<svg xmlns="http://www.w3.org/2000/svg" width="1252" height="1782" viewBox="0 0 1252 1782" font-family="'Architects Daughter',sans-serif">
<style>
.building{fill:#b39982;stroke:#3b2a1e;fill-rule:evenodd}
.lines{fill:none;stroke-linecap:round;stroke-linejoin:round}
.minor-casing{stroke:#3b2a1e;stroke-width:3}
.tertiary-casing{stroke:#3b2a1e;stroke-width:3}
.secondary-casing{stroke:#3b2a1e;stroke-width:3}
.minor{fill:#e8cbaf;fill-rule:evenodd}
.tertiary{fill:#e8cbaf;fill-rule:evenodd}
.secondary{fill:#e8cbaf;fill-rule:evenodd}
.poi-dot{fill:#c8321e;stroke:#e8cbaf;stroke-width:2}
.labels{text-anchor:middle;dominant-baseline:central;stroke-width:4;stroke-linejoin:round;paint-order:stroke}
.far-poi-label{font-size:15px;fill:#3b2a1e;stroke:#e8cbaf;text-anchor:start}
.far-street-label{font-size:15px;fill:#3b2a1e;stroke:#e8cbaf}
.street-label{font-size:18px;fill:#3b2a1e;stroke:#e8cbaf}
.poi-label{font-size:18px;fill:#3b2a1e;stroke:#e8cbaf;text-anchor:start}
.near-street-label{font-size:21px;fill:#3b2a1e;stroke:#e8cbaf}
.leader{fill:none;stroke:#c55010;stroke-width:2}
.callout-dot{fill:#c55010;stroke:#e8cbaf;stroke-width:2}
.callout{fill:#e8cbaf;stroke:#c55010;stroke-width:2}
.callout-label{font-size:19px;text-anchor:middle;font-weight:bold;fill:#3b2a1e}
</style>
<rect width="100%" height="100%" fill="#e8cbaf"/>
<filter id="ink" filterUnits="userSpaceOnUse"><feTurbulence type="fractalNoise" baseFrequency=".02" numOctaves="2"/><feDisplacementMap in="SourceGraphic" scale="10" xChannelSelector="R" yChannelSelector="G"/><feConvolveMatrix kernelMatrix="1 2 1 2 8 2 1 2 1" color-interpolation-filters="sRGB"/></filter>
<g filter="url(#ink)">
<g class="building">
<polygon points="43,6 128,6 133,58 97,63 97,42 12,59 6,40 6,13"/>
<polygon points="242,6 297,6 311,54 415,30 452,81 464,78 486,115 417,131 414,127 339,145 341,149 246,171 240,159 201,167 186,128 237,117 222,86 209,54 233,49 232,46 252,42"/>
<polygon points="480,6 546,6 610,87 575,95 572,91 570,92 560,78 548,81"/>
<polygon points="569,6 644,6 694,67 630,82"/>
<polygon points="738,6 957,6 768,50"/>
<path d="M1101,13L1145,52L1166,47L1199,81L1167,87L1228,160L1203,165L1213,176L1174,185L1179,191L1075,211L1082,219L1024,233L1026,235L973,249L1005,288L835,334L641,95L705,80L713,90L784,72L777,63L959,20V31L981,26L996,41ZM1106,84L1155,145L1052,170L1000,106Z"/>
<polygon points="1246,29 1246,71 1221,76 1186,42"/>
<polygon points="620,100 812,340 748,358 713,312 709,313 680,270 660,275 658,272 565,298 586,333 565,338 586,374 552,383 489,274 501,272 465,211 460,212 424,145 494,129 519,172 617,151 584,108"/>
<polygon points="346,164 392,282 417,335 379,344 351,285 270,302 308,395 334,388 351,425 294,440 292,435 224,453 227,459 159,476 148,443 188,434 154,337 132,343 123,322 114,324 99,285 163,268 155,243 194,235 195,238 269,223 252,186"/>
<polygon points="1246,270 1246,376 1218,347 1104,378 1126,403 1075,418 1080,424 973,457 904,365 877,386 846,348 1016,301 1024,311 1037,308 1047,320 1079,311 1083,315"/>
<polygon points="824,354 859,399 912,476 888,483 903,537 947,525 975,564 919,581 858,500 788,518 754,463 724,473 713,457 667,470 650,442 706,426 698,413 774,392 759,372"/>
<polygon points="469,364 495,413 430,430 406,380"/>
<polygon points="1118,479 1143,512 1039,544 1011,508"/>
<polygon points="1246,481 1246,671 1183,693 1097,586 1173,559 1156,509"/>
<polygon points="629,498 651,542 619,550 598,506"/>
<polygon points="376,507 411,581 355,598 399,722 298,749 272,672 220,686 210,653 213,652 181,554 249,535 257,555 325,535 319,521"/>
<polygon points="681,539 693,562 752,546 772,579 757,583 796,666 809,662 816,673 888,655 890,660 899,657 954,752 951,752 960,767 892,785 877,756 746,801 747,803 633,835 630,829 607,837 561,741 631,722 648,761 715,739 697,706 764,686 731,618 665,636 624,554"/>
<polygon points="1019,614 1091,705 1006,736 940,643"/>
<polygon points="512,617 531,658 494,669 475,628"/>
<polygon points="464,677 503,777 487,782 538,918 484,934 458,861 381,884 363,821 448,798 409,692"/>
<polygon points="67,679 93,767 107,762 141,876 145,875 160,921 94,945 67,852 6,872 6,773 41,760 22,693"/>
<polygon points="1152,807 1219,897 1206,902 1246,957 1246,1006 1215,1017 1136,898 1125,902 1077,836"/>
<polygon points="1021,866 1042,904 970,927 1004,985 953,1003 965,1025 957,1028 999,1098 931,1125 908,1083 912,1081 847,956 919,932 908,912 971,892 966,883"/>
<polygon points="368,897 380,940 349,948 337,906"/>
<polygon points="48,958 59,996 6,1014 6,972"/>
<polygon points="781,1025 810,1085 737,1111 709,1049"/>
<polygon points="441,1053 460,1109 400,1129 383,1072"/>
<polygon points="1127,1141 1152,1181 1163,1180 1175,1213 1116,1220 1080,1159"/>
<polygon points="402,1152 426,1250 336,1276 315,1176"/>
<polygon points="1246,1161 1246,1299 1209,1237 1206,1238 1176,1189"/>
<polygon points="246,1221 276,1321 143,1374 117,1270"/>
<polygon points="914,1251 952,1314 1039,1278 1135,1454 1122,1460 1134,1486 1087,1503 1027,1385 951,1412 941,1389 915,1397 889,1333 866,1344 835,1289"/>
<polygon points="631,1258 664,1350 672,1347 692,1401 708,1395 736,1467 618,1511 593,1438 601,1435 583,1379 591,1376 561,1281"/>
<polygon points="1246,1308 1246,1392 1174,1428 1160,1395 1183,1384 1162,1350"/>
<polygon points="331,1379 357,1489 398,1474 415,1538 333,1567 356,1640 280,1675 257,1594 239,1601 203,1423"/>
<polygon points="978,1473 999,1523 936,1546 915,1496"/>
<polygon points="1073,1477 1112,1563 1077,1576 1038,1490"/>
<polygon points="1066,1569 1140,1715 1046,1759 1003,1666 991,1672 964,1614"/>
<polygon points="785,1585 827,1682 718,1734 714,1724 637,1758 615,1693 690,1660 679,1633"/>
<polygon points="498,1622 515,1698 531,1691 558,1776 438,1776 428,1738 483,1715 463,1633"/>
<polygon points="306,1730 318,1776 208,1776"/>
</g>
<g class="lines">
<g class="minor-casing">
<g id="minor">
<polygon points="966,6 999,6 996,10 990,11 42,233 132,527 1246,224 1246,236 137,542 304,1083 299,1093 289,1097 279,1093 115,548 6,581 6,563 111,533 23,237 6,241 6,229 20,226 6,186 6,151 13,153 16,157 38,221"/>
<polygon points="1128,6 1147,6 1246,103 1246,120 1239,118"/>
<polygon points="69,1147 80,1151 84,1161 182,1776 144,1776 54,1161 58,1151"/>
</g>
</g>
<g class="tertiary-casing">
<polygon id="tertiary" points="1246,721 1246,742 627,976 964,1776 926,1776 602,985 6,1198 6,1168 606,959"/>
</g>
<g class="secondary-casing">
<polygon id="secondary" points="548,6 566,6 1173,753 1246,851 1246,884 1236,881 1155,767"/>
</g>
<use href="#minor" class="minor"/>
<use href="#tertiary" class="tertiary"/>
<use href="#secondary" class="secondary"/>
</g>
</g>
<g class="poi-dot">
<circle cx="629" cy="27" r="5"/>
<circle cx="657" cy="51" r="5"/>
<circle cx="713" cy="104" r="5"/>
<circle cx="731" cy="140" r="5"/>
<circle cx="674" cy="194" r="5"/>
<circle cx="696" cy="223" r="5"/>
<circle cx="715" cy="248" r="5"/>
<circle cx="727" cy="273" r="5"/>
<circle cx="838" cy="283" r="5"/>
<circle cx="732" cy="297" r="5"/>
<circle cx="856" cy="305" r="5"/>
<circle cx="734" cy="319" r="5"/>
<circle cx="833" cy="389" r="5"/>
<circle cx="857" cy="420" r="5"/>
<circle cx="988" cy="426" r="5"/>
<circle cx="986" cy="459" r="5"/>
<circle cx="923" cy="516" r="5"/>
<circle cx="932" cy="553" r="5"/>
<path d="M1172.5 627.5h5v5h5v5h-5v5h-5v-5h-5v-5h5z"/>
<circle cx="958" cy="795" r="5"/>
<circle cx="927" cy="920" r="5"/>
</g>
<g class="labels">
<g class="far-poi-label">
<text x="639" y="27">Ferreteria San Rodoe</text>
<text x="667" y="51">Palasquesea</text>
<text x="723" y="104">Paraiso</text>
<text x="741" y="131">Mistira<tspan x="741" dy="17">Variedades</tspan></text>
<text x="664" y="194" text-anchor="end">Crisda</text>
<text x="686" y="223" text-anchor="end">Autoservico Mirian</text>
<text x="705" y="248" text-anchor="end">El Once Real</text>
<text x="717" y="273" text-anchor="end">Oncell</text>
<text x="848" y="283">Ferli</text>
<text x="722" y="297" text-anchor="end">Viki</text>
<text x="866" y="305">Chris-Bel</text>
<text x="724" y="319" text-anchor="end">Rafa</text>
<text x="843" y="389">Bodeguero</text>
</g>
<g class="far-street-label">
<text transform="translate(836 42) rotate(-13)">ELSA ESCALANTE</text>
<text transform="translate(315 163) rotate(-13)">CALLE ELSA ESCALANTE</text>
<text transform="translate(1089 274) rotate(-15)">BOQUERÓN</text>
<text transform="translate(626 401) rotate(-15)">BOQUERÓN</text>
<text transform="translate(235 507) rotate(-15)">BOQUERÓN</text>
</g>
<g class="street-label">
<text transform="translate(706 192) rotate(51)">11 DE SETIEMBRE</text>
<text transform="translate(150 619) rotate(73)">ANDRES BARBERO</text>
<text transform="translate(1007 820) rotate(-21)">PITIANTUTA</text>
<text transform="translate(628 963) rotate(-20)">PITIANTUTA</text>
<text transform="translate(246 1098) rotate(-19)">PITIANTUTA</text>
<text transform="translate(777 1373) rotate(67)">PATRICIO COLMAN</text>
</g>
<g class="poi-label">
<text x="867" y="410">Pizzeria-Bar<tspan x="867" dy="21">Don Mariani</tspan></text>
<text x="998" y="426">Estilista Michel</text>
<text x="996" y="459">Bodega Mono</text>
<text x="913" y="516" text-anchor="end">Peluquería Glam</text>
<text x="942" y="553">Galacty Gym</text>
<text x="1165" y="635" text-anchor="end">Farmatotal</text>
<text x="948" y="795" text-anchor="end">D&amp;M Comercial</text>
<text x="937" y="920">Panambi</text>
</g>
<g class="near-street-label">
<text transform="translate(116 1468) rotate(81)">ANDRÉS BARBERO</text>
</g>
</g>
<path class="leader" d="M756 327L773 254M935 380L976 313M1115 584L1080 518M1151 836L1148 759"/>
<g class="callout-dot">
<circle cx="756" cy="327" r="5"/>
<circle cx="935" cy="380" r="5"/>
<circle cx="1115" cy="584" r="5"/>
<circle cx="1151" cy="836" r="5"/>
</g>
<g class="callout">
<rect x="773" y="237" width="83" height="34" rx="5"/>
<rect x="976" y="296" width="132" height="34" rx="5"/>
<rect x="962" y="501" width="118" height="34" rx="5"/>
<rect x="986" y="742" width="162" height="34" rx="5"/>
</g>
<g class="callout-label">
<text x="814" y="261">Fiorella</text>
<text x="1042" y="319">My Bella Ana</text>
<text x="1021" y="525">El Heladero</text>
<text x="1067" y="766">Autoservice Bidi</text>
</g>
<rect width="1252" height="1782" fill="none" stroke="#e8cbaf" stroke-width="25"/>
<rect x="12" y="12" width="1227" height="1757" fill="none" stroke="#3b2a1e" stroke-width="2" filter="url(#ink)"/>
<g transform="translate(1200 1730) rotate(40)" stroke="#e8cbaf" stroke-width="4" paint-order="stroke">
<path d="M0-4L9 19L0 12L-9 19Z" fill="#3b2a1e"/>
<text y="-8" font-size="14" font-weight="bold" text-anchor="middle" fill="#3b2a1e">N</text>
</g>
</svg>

———

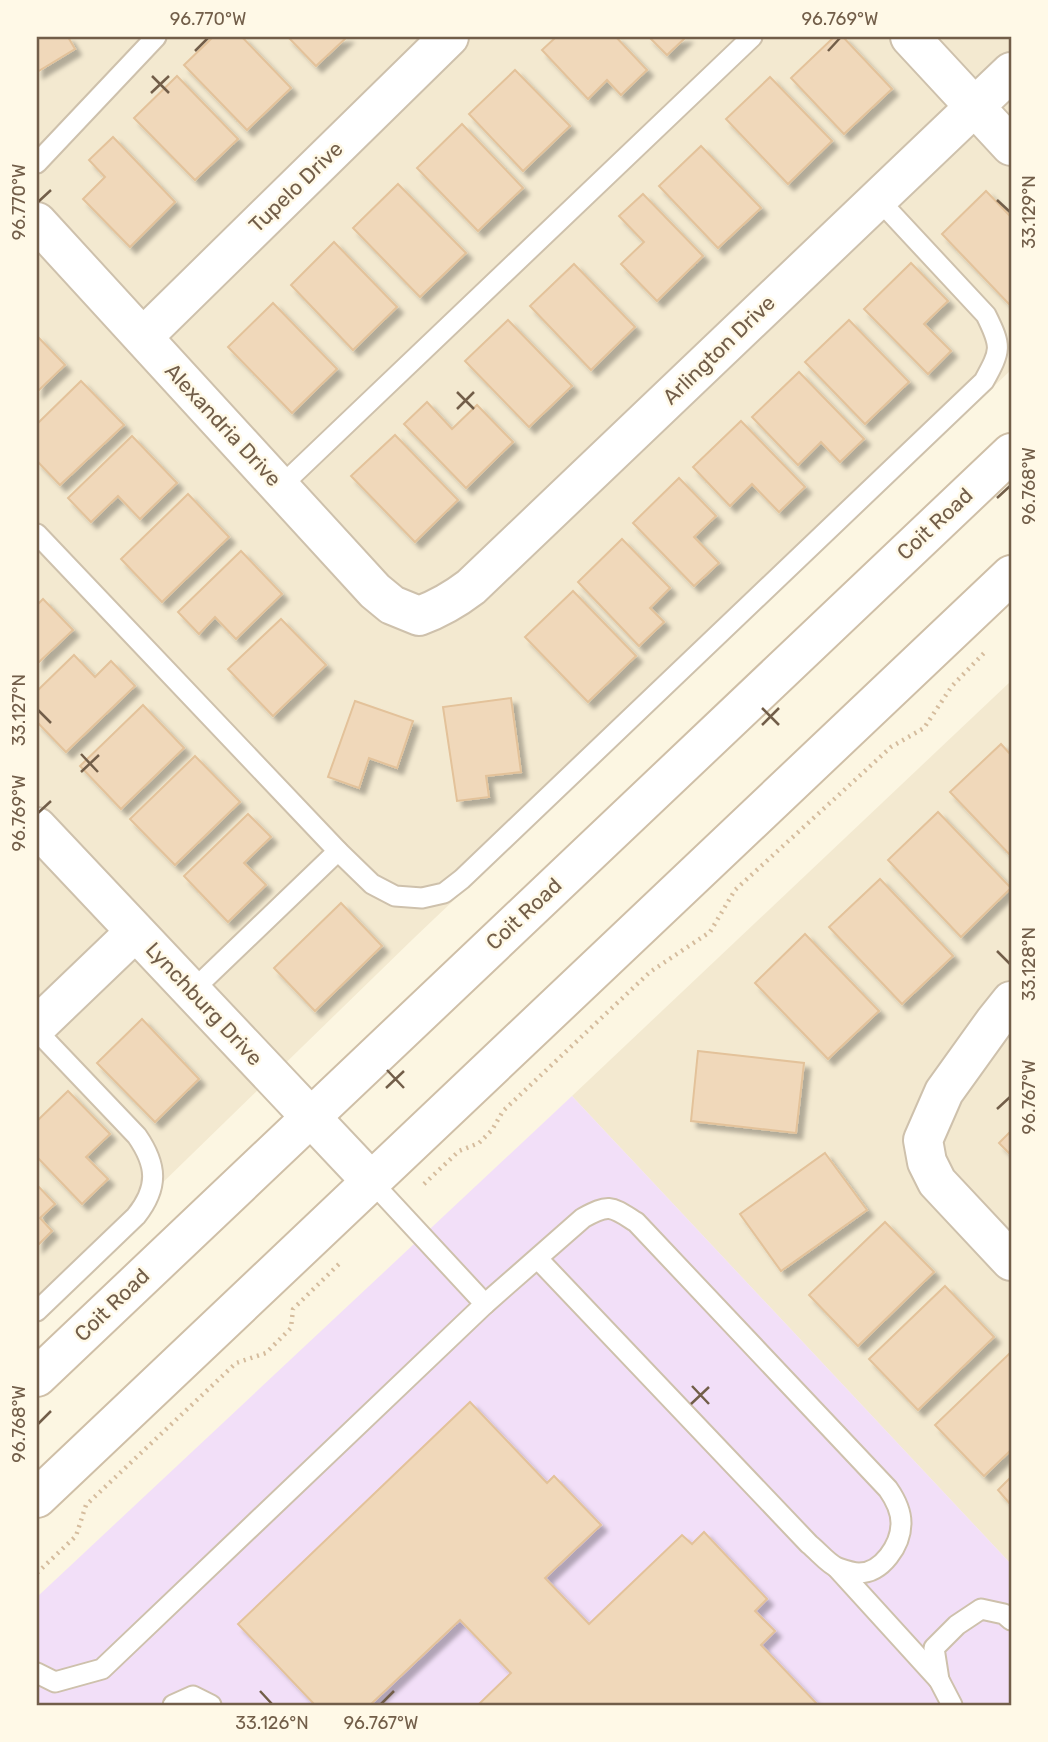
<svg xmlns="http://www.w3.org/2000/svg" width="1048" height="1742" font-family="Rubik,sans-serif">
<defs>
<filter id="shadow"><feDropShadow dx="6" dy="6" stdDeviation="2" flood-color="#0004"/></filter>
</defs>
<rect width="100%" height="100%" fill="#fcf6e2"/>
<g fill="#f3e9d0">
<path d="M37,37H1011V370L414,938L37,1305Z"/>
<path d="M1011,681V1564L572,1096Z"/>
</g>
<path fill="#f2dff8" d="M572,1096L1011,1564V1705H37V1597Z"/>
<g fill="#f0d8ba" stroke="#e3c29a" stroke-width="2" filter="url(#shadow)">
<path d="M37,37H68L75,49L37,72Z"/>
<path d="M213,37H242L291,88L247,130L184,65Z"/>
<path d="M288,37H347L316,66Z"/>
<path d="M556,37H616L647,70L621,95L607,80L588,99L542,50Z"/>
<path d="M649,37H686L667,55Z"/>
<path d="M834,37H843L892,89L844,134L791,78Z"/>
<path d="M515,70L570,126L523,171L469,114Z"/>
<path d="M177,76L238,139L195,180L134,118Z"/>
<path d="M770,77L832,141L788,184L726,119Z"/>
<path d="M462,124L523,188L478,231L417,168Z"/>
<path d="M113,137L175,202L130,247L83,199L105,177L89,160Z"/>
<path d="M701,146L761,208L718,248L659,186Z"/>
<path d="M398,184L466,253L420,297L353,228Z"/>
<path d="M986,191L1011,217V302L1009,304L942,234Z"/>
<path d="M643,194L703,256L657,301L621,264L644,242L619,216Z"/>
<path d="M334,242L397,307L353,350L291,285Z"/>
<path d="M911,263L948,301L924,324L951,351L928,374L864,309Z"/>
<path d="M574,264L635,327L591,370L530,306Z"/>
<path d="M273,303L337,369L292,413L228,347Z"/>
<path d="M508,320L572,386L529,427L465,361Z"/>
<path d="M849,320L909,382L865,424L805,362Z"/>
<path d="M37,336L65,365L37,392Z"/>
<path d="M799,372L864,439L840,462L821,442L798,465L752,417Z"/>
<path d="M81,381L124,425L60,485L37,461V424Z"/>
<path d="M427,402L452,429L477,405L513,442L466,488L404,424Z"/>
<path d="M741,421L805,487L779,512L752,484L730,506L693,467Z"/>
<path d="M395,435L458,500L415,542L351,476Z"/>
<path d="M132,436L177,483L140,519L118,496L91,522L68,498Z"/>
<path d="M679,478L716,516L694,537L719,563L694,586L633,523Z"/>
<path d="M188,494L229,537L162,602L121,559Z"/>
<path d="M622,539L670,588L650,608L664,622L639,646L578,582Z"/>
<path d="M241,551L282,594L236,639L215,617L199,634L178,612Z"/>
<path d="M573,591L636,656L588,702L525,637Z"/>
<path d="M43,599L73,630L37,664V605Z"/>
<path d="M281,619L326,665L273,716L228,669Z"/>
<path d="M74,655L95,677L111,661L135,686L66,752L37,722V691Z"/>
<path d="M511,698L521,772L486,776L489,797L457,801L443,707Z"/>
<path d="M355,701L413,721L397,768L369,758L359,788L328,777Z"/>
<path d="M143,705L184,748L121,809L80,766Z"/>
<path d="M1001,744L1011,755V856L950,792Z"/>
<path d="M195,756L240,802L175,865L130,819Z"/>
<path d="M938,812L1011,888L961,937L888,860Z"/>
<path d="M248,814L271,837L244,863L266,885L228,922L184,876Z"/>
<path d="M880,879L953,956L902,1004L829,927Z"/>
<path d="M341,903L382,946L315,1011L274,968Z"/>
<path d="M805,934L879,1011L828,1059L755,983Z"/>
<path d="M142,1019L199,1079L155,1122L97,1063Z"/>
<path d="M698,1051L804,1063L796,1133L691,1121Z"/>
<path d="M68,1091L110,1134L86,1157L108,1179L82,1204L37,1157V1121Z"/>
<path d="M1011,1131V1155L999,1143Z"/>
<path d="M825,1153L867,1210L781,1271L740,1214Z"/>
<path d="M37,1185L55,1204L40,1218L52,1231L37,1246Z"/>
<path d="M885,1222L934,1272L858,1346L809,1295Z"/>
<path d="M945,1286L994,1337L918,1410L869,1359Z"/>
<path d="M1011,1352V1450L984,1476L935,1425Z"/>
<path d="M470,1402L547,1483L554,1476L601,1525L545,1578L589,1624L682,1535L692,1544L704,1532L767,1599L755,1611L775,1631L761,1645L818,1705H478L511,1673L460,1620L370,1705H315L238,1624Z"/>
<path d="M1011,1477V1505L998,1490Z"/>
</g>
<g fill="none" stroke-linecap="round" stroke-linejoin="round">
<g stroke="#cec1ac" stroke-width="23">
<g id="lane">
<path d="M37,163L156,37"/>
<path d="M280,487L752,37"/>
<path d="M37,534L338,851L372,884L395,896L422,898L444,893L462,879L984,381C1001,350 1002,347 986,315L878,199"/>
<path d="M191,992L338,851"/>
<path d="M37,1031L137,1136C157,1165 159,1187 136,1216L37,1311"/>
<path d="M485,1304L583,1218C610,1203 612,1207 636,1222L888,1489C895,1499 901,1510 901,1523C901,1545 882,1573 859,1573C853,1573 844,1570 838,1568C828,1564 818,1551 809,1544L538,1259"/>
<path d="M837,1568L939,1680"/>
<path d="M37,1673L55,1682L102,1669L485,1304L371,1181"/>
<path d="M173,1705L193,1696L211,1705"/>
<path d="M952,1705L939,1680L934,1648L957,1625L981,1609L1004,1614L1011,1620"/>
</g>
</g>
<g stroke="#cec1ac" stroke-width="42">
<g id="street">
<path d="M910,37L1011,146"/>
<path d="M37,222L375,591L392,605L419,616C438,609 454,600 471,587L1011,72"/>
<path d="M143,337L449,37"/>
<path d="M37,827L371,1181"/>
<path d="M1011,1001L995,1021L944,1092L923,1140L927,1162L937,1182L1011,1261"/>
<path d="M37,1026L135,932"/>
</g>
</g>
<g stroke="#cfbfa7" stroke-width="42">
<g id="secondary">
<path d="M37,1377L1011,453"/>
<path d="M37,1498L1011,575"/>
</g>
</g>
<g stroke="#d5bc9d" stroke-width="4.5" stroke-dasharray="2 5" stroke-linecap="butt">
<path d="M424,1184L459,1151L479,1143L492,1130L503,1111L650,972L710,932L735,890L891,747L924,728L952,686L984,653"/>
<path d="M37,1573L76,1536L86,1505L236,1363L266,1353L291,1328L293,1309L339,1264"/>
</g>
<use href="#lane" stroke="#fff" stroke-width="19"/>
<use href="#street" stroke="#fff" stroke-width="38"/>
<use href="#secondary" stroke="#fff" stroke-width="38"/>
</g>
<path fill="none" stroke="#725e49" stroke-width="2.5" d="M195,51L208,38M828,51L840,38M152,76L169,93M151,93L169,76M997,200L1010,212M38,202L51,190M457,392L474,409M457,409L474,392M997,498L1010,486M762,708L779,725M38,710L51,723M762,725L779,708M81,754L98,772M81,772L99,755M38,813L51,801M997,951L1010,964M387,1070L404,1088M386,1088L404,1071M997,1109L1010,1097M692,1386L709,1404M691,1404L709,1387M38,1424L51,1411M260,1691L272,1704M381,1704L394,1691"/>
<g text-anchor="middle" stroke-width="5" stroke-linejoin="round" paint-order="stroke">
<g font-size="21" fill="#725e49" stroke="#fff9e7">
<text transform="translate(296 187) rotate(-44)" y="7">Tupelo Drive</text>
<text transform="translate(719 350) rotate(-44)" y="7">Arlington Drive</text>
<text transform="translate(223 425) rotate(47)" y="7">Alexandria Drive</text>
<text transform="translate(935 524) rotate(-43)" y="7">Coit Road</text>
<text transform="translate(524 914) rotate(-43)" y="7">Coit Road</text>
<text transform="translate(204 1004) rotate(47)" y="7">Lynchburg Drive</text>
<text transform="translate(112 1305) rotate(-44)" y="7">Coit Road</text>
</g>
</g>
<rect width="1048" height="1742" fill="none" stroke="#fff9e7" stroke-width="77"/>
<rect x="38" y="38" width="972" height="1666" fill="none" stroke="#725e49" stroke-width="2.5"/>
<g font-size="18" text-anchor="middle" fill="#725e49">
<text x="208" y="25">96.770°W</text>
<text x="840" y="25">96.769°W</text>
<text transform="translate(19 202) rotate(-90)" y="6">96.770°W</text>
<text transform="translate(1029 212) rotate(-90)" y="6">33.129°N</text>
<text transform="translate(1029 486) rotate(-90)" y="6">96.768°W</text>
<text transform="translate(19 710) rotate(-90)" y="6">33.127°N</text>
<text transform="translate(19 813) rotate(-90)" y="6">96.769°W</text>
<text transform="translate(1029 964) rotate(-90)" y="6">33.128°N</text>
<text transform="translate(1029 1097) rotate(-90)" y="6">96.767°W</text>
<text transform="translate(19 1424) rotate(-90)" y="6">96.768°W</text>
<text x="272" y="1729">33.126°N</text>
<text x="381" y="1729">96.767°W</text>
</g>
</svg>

———

What this task involves: Filter the data for the string "linejoin" and copy every line that has it.

Written answer:
.lines{fill:none;stroke-linecap:round;stroke-linejoin:round}
.labels{text-anchor:middle;dominant-baseline:central;stroke-width:4;stroke-linejoin:round;paint-order:stroke}
<g fill="none" stroke-linecap="round" stroke-linejoin="round">
<g text-anchor="middle" stroke-width="5" stroke-linejoin="round" paint-order="stroke">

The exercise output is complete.